> EXERCISE PROMPT
Collect every line of the items below that contains the string "капустный", copying each line in full. Case counts, so match only lines where the string appears with the same capitalization.

━━ RECORDS TO PROCESS

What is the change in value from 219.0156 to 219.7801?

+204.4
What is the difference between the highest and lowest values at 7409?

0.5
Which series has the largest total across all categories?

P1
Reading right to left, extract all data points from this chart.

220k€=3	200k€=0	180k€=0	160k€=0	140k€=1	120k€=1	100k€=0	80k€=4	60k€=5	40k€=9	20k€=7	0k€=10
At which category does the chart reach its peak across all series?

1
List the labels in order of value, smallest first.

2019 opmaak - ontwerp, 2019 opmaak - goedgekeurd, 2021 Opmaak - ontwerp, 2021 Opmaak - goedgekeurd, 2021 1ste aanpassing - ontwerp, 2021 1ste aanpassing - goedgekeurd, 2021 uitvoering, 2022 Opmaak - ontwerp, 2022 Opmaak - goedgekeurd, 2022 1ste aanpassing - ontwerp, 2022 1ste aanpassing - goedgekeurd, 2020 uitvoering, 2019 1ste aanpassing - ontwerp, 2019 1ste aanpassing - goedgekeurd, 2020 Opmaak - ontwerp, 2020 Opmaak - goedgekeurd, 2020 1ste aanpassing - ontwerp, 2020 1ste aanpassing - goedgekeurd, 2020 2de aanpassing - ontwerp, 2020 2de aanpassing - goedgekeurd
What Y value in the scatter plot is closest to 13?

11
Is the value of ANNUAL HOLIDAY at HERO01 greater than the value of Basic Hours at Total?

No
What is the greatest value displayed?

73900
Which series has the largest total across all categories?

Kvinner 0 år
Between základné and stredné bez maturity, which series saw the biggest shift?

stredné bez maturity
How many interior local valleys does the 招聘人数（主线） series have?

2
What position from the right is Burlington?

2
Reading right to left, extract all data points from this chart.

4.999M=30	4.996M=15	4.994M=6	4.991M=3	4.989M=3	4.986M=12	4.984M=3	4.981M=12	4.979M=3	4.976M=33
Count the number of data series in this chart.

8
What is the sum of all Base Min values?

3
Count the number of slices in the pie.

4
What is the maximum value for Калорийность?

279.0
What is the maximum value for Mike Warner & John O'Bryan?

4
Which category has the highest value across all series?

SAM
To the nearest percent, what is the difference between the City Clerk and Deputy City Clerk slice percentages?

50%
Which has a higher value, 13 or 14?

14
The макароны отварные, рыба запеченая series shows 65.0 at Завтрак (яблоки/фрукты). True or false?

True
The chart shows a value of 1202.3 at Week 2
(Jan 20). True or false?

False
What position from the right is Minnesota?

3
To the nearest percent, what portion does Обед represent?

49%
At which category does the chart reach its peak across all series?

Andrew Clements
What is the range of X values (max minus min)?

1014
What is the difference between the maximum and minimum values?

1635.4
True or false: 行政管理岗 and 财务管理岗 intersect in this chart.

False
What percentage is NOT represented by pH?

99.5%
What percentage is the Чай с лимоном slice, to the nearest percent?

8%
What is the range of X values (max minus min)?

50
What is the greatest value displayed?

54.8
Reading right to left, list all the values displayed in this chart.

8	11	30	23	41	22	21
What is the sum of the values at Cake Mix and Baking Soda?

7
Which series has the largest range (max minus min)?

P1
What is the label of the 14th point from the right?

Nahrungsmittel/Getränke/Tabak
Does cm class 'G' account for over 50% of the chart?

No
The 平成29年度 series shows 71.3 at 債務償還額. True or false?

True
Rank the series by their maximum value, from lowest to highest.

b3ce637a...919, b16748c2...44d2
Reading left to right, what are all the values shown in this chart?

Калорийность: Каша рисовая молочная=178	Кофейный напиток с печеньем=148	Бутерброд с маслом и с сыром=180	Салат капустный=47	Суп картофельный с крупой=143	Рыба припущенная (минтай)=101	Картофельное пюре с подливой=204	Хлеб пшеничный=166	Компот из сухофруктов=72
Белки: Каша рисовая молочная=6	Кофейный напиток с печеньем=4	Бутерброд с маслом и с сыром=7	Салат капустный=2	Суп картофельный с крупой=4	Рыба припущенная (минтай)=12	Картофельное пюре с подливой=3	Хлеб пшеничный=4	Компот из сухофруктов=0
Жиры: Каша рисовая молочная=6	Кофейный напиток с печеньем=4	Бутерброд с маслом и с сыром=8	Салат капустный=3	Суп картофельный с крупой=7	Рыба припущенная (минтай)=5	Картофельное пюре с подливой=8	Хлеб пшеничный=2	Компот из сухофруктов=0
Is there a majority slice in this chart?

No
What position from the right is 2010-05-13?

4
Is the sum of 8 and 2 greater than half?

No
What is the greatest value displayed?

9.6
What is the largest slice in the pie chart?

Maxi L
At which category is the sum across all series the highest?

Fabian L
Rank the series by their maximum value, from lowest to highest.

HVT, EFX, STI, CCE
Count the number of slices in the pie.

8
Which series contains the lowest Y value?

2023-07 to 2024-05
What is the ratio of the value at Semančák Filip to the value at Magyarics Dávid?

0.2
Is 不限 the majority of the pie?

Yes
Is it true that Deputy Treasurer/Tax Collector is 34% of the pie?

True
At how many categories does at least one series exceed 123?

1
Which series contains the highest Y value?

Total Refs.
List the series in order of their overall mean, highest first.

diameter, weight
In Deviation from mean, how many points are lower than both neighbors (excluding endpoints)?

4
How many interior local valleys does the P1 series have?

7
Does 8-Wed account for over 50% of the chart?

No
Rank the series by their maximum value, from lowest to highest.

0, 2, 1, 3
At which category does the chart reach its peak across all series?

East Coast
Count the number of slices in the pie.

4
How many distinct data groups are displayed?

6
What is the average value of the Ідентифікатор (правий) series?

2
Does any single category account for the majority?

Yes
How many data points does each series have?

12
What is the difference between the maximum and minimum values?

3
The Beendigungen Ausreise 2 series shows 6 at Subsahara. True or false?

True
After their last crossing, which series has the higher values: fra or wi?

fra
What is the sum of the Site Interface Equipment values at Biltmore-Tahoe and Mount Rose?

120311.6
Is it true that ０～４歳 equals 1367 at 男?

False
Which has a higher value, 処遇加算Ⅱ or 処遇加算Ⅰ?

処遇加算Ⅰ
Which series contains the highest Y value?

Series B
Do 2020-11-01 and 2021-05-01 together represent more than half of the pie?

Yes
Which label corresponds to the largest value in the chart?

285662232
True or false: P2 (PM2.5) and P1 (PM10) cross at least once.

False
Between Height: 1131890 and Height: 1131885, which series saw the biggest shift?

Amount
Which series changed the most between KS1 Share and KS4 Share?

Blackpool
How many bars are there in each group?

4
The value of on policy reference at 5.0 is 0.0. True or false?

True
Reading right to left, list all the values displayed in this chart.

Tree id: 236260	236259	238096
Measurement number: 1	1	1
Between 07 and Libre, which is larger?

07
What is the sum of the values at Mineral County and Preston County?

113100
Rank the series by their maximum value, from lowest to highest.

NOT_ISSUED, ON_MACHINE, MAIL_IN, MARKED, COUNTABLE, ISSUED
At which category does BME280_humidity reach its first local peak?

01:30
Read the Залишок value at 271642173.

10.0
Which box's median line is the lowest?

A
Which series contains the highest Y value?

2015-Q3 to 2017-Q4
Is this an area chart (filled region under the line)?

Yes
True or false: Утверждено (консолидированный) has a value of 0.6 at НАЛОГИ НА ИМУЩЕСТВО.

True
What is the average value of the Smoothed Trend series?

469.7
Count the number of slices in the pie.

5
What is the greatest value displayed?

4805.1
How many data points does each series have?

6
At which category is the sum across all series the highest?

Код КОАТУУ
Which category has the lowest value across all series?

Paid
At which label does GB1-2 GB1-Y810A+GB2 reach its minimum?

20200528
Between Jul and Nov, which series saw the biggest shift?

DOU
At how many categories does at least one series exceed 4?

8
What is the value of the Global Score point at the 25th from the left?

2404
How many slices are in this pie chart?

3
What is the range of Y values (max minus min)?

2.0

━━━━

> ANSWER TO THE PROBLEM
Калорийность: Каша рисовая молочная=178	Кофейный напиток с печеньем=148	Бутерброд с маслом и с сыром=180	Салат капустный=47	Суп картофельный с крупой=143	Рыба припущенная (минтай)=101	Картофельное пюре с подливой=204	Хлеб пшеничный=166	Компот из сухофруктов=72
Белки: Каша рисовая молочная=6	Кофейный напиток с печеньем=4	Бутерброд с маслом и с сыром=7	Салат капустный=2	Суп картофельный с крупой=4	Рыба припущенная (минтай)=12	Картофельное пюре с подливой=3	Хлеб пшеничный=4	Компот из сухофруктов=0
Жиры: Каша рисовая молочная=6	Кофейный напиток с печеньем=4	Бутерброд с маслом и с сыром=8	Салат капустный=3	Суп картофельный с крупой=7	Рыба припущенная (минтай)=5	Картофельное пюре с подливой=8	Хлеб пшеничный=2	Компот из сухофруктов=0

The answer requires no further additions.